Trappistes en Terre Sainte – Le nouvel ouvrage du frère Augustin Tavardon

Chercheur-associé à l’Ecole biblique, Paul Tavardon, (frère Augustin en religion) est moine depuis 20 ans à l’abbaye de Latroun, sur la route qui relie Jérusalem et Tel-Aviv. De cette abbaye centenaire placée sur un territoire aux frontières mouvantes, il a voulu raconter l’histoire en deux recueils, publiés par les éditions DOMUNI Press. Il présentera son livre le jeudi 23 mars à 18h à l’École biblique.

De la pourtant célèbre abbaye de Latroun et de ses vignes, situées à une quinzaine de kilomètres de Jérusalem en direction de la mer, il n’existait encore aucune histoire écrite. Si certains frères avaient rédigé de rapides plaquettes ou des essais, plutôt à destination de la communauté ou des gens de passages, personne, avant Paul Tavardon, n’avait pris le temps de se plonger dans les cent ans d’histoire de l’Abbaye pour les mettre enfin sur papier. C’est désormais chose faite. Aidé par les archives du monastère, le Consulat Général de France à Jérusalem et les archives nationales de Nantes, le frère Augustin a regroupé les échanges épistolaires, les contrats et les récits qui retracent l’histoire de Latroun.

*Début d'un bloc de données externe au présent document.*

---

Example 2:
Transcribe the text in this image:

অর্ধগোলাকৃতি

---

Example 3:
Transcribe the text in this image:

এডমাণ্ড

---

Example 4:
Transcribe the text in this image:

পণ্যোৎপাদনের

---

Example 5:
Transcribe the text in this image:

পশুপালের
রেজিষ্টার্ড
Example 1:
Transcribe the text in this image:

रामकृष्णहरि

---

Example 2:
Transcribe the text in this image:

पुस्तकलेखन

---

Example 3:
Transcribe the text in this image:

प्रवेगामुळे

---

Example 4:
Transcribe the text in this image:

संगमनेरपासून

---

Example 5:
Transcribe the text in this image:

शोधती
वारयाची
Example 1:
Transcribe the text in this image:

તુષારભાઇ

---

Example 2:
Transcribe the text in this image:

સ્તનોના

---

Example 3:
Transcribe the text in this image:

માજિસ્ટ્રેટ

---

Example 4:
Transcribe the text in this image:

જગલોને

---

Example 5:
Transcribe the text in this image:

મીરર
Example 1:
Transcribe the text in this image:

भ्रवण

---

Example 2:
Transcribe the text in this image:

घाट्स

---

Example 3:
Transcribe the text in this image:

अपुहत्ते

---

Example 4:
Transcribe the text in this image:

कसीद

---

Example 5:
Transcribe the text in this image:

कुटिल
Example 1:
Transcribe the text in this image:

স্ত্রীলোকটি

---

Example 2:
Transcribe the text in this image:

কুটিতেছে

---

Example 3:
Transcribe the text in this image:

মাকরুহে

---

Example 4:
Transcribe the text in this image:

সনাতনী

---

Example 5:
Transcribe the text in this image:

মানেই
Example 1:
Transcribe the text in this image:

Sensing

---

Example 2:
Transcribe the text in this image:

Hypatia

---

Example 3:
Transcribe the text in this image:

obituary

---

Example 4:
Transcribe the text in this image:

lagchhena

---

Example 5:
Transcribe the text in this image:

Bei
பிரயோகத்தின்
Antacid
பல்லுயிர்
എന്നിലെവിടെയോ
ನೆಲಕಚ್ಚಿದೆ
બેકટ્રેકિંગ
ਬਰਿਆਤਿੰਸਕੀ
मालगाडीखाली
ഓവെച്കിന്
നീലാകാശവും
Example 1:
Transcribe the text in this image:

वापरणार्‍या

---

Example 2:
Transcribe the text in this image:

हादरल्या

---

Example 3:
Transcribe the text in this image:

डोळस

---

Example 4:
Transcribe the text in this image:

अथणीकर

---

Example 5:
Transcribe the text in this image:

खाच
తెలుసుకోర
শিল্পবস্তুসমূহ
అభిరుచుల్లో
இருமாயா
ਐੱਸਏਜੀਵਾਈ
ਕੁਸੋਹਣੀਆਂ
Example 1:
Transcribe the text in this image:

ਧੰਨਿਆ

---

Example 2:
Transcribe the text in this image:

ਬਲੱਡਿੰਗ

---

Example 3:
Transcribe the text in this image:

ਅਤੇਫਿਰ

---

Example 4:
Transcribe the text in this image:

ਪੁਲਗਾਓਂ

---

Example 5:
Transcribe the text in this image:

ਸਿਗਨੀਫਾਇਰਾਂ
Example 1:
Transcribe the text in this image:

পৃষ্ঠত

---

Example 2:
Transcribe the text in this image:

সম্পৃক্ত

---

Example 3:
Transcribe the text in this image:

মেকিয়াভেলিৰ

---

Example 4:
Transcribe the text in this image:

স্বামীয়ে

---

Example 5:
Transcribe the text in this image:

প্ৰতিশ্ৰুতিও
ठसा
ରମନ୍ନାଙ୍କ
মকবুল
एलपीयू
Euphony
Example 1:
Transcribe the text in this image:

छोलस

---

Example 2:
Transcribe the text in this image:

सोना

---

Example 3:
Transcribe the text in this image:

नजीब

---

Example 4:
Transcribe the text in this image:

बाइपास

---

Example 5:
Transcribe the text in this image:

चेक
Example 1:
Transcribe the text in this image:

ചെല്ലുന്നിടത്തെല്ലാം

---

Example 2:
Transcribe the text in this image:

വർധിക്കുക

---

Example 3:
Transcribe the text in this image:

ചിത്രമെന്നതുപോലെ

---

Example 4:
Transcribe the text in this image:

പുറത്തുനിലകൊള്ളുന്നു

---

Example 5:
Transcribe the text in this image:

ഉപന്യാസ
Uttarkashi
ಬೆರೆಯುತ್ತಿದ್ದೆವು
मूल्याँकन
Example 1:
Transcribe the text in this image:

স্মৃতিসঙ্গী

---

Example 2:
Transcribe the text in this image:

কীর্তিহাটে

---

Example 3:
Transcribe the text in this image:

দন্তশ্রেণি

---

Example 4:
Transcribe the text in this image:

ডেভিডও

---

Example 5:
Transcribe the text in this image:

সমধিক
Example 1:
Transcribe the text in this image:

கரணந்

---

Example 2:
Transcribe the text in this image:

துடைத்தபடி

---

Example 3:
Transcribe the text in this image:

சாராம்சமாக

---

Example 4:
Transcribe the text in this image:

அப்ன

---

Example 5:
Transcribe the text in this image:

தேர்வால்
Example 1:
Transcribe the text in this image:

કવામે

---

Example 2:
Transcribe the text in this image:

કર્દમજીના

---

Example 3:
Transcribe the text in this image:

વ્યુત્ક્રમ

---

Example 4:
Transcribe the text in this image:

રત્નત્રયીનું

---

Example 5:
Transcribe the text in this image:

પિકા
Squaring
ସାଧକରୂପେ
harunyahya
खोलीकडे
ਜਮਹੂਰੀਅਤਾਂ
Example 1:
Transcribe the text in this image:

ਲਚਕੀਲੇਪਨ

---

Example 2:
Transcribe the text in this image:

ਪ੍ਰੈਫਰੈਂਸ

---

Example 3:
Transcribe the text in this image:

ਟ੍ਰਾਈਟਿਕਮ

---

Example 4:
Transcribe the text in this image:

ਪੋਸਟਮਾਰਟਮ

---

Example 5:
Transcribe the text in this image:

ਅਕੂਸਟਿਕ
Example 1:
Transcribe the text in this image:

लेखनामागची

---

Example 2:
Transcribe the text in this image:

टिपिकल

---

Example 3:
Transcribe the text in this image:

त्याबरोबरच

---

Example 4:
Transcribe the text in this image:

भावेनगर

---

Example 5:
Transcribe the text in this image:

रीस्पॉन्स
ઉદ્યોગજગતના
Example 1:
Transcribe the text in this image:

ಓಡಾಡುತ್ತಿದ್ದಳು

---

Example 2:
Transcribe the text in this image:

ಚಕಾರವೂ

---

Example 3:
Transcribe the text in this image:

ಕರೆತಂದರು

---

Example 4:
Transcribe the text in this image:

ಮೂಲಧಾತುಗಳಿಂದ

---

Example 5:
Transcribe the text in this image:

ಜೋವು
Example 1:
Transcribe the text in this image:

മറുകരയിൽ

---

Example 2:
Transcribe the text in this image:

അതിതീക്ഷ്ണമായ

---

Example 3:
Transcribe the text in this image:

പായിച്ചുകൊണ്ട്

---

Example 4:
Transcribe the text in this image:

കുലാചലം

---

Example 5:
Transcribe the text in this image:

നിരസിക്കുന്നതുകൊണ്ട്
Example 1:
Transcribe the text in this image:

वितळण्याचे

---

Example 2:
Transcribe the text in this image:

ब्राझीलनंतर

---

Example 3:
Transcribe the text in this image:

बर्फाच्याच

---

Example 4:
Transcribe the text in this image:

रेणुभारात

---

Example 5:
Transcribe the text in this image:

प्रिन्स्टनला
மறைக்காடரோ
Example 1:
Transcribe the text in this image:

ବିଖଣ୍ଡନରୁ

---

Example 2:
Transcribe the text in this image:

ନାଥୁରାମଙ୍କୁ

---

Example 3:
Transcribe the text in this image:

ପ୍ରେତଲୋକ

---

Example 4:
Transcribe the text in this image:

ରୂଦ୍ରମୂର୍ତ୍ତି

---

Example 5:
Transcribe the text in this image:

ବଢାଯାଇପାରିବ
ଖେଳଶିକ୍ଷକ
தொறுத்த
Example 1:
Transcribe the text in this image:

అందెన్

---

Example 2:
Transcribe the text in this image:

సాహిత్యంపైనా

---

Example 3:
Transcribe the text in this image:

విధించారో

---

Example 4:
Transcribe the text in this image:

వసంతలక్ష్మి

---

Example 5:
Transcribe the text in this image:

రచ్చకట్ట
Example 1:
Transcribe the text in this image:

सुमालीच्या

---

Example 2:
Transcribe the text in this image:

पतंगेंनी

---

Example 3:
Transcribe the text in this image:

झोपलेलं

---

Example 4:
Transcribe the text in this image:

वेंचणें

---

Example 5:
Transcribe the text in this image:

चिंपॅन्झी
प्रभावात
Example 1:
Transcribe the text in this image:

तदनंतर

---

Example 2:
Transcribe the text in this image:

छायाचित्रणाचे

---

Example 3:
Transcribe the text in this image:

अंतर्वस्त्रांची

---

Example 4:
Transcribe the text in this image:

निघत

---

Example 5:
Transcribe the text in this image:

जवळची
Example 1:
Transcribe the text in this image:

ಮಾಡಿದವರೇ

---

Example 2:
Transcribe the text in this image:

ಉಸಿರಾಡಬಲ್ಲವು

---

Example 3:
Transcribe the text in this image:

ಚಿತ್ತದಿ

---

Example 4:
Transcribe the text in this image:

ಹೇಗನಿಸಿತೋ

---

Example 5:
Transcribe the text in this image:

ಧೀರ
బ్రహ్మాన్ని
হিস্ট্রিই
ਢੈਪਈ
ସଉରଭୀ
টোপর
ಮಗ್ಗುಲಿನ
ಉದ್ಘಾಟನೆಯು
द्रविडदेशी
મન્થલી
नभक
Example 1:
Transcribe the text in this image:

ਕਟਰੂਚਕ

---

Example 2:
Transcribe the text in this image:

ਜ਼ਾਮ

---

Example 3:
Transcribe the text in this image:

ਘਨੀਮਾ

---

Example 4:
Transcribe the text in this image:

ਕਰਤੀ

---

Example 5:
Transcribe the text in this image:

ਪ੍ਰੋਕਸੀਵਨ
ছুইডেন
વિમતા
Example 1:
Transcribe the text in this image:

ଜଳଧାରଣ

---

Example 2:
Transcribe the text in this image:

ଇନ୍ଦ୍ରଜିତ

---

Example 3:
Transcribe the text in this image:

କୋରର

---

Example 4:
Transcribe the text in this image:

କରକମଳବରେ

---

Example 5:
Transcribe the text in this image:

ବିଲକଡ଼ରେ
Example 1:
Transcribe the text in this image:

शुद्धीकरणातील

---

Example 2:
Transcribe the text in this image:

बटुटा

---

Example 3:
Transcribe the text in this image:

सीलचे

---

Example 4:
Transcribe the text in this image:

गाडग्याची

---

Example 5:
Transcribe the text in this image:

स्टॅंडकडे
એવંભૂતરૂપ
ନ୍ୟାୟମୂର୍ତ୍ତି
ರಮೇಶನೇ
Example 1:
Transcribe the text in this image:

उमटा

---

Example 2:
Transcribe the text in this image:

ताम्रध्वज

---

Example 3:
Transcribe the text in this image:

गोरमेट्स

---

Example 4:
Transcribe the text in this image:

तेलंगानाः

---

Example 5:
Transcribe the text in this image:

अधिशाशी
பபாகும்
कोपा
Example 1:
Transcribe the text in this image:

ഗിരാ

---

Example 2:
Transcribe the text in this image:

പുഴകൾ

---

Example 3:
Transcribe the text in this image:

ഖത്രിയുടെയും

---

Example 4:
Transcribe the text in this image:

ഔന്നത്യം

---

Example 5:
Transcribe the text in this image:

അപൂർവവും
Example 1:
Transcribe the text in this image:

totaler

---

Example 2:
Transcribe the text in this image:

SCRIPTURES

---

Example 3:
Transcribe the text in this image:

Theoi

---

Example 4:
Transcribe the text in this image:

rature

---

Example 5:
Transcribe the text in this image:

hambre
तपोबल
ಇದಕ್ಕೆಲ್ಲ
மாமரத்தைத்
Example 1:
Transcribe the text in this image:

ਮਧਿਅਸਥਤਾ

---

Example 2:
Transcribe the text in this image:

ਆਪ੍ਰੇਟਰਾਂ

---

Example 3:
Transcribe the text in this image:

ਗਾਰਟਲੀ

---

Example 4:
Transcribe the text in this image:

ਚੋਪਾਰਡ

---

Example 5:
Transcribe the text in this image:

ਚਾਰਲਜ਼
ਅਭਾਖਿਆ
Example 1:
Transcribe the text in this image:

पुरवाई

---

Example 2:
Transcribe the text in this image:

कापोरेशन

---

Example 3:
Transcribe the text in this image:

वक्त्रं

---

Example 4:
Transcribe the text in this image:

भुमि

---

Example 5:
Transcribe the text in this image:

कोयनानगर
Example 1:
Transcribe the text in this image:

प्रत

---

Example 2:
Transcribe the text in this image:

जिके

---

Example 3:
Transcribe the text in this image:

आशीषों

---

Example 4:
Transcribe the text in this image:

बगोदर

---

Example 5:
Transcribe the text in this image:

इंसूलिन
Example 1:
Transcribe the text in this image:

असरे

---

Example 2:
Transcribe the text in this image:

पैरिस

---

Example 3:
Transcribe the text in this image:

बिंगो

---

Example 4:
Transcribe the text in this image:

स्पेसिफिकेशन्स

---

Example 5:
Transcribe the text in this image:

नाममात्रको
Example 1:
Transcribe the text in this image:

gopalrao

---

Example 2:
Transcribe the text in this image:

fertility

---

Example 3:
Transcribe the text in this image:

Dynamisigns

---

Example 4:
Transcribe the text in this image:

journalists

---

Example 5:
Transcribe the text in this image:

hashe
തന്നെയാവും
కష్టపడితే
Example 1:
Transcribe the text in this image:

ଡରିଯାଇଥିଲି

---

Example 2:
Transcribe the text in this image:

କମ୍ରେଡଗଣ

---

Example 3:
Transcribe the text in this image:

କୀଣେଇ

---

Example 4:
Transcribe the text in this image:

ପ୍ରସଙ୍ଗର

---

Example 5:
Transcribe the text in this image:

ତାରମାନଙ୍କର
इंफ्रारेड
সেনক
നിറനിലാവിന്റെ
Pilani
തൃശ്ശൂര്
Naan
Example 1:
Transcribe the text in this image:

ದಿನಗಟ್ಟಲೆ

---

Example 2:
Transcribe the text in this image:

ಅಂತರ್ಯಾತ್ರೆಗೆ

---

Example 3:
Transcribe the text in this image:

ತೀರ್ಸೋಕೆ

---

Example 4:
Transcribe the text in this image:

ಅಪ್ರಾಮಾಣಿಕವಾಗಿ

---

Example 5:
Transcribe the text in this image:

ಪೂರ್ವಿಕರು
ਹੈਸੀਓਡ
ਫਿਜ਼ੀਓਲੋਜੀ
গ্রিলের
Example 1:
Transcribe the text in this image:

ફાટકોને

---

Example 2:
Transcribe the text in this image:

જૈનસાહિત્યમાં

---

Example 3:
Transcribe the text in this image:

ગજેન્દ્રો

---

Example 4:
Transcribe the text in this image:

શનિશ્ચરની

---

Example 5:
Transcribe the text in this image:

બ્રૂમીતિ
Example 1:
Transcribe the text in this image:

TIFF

Le monastère trappiste fut fondé en décembre 1890 par un père diocésain, l’Abbé Cléophas Viallet, proche du Père Abbé de Sept-Fons, l’abbaye cistercienne mère française. L’auteur, à travers deux tomes d’environ 500 pages chacun, raconte l’histoire du lieu et de ses habitants en quatre grandes périodes et sous un axe géopolitique imposé par l’ emplacement conflictuel de ce lieu de prière. Tour à tour, de 1890 à 1990, le territoire de Latroun fut en effet ottoman, anglais, jordanien et enfin israélien.

Le rachat d’un petit lieu de halte, placé sur la route entre la ville sainte et Jaffa…

C’est sous la période ottomane que les premières fondations ont lieu, grâce au rachat d’un petit lieu de halte, placé sur la route entre la ville sainte et Jaffa. Pendant plus 20 ans, de 1890 à 1914, l’abbaye accueille l’installation des premiers frères, les plantations, très tôt, des premières vignes et d’une école agricole. Les moines, alors une trentaine, sont cependant expulsés pendant la Première Guerre mondiale et envoyés en Europe.

Vient ensuite, de 1917 à 1948, le mandat britannique. C’est d’abord le Père Couvreur qui reprend l’Abbaye dans l’idée de la res

taurer, accompagnés par un corps expéditionnaire parmi lequel figure le futur Cardinal Tisserant. Couvreur ne fera revenir les moines qu’en 1920. Un juvénat est ensuite fondé, accueillant des jeunes libanais (période du mandat français au Liban), généralement maronites et peu ouverts au rite latin, à la clôture et à l’univers trappiste. La situation est alors compliquée entre les occupants anglais et les villages arabes, l’Abbaye est vite jouxtée d’une citadelle militaire britannique et beaucoup d’échanges ont lieu entre les occidentaux. C’est durant cette période, à partir de 1923, que le monastère vit ses plus grosses modifications, et ce jusqu’en 1953.

Vingt ans de No man’s land

La situation se complique à la fin du mandat britannique, la forteresse devient alors jordanienne et, en 1948, a lieu la célèbre bataille de Latroun sur la route de la reconquête israélienne de Jérusalem ouest. De 1949 à 1967, l’Abbaye sera située dans une zone neutre : un No man’s land dont il est très compliqué de sortir, et ce pendant presque 20 ans. Les anecdotes sont nombreuses sur les quiproquos et les stratagèmes militaires qui se succèderont sous cette période, le docteur ès-Lettres Tavardon les raconte avec délice.

En 1967, une nouvelle bataille a lieu et la citadelle est prise par les Israéliens. Le village arabe voisin, Amwas (ou Emmaüs), est alors rasé et un « village de la paix », Neve Shalom, qui rassemble Israéliens et Palestiniens, est fondé sur les collines de Latroun. Le deuxième tome du frère Augustin se termine peu après la guerre du Golfe, en 1990, résumant ainsi les 40 premières années de la période israélienne.